Commit 0680c7a2 authored by Yash Raj Singh's avatar Yash Raj Singh Committed by Tomasz Zawadzki
Browse files

lib/nvme: create single thread to process admin commands to cuse device



Earlier, we used to create multiple threads to process admin commands
to cuse devices: one for each NVMe disk and one for each of its
namespaces. This resulted in large number of threads in machines with
multiple NVMe disks. Moreover most of these threads largely stay idle
because they are only responsible to handle admin commands on that cuse
device and are not in the IO hot path. Therefore it makes sense to
consolidate all these threads into a single thread which handles all
the commands. This patch does exactly the same by creating a
'cuse_thread' to receive and process admin commands to all the attached
cuse devices.

Note that we have created two lists, one with pending session's to be
polled on and other with actively polling cuse sessions. The reason for
creating two lists is to avoid taking any locks in the poller loop of
cuse_thread(). Whenever a new session is to be polled on we add the
session to 'g_pending_device_head' and generate an eventfd event by
writing on 'g_cuse_thread_msg_fd'. This event is observed by the
cuse_thread which then takes 'g_pending_device_mtx' lock and moves the
session from 'g_pending_device_head' to 'g_active_device_head' list. In
this way we end up taking lock only when we need to add a new session
to be polled on. We use 'g_cuse_session_fdgrp' to poll on the fd's of
all fuse sessions in 'g_active_device_head' list.

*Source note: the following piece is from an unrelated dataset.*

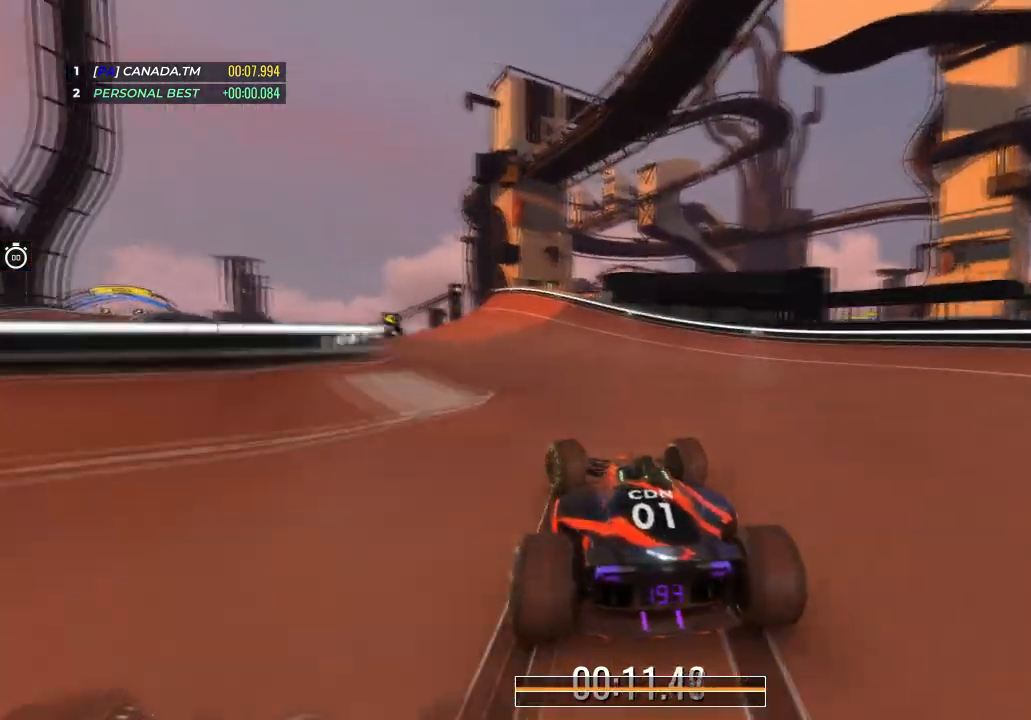
{"keys": ["up"], "events": [[367, "left", "up"]]}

List of field modifications in cuse_device:

1. pthread_t tid: This field is removed as we will now have a single
   thread polling for all admin commands.

2. bool force_exit: Older code ensured that we invoke
   fuse_session_reset() before cuse_lowlevel_teardown() by invoking
   pthread_join() on that cuse_thread's tid during force destruction of
   cuse device. This order is important because
   cuse_lowlevel_teardown() frees the fuse_session memory on which
   fuse_session_reset() operates. If this order is not maintained we
   could get us into use after free error. To strictly follow the order
   we have added a bool field 'force_exit' in cuse_device struct. When
   this bool is set to true the onus to call cuse_lowlevel_teardown()
   is on the cuse_thread where we maintain this order. Also this field
   signals the cuse_thread to free the cuse_device since the session
   exit has been done by the spdk library itself.

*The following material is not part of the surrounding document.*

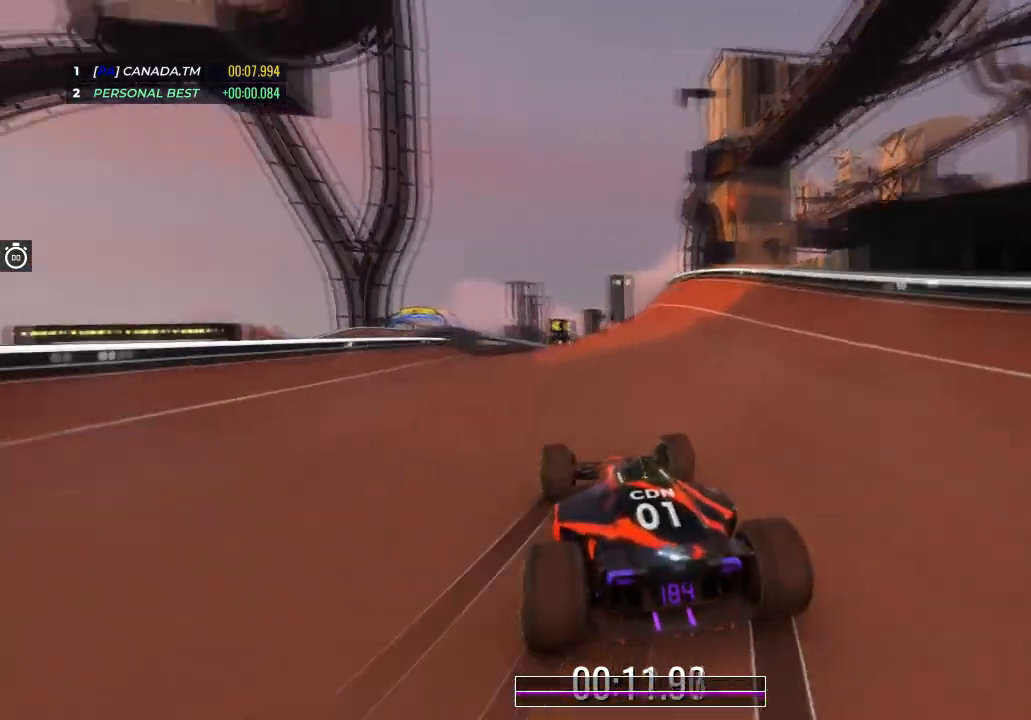
{"keys": ["left", "up"], "events": [[66, "left", "down"], [200, "left", "up"], [400, "left", "down"]]}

3. int fuse_efd: We would need the fd related to fuse session to remove
   it from fd group after the fuse session has exited. Also, we can't
   use fuse_session_fd() once the session has exited because the
   function definition states that it will return an undefined value.
   Hence we store the fd beforehand.

4. TAILQ_ENTRY(cuse_device) cuse_thread_tailq: Since we are storing the
   same struct in two different lists we need a different tail link for
   each of the lists. The two lists are 'g_ctrlr_ctx_head' and
   'g_pending_device_head' or 'g_active_device_head' depending on
   whether we have started polling on that session.

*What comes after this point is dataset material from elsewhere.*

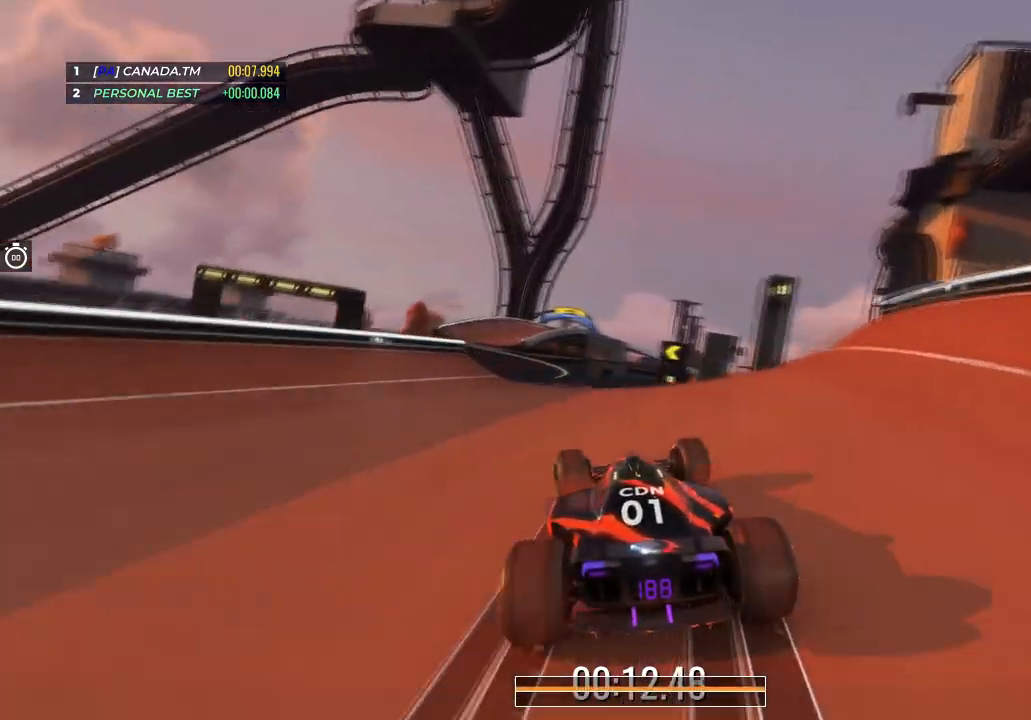
{"keys": ["up"], "events": [[100, "left", "up"], [200, "left", "down"], [300, "left", "up"]]}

[Test Fix] We also fix test issues opened up by this patch. They are -

1. In test_cuse_update() we invoked nvme_cuse_start() directly which
   led to failures because helper data structures for cuse_thread were
   not initialised. This initialisation now take place in the first
   call to spdk_nvme_cuse_register(). In the test code we now invoke
   the register function rather than directly starting the cuse device.

2. In the test_nvme_cuse_stop() we created the spdk controller and
   multiple cuse devices associated with it. Then we stopped them by
   invoking nvme_cuse_stop(). Here we expected all the space allocated
   for cuse devices to be freed by the stop call but this isn't the
   case now. Since we have not registered the devices by invoking
   spdk_nvme_cuse_register() we don't poll for them in the cuse thread,
   which is now responsible for freeing the cuse_device memory. We fix
   this by registering the controller with spdk before stopping it.
   Also we now spin on g_device_fdgrp before ending the test to ensure
   that all resources of the cuse_thread have been freed.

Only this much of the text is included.